Berlin : Von Wassermännern und Vampiren

Bei den 17. Berliner Märchentagen geht es um Mythen aus Donauländern Die rund 800 Veranstaltungen stehen im Zeichen des Flusses

Daniela Martens

Es war einmal ein kleiner Wassermann. Der lebte in einem schmalen Wasserlauf in der Slowakei. Immer wieder hörte er von den Wundern, die es in der breiten blauen Donau geben sollte: Von Nixen, Delphinen und dem Donaukönig. Also machte er sich auf den Weg dorthin ...

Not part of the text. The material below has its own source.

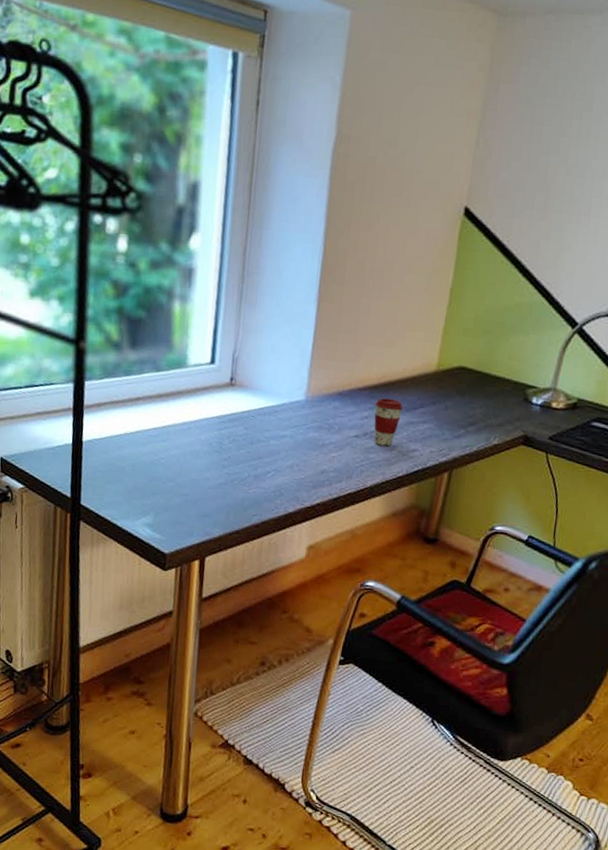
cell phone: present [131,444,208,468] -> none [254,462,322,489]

Das slowakische Märchen vom Wassermann Georg Gänsewein ist nur eins von vielen, die sich um die Donau ranken. Und die Slowakei ist längst nicht das einzige Land, aus dem diese Märchen stammen: Auch in Ungarn, Deutschland, Österreich, Kroatien, Serbien, Rumänien, Bulgarien, Moldau und der Ukraine spinnen sich Mythen und Sagen um den Fluss. Geschichten aus zehn Donauländern werden in diesem Jahr auf den Berliner Märchentagen erzählt. Das Motto lautet: „Die Donau – ein Märchenfluss“.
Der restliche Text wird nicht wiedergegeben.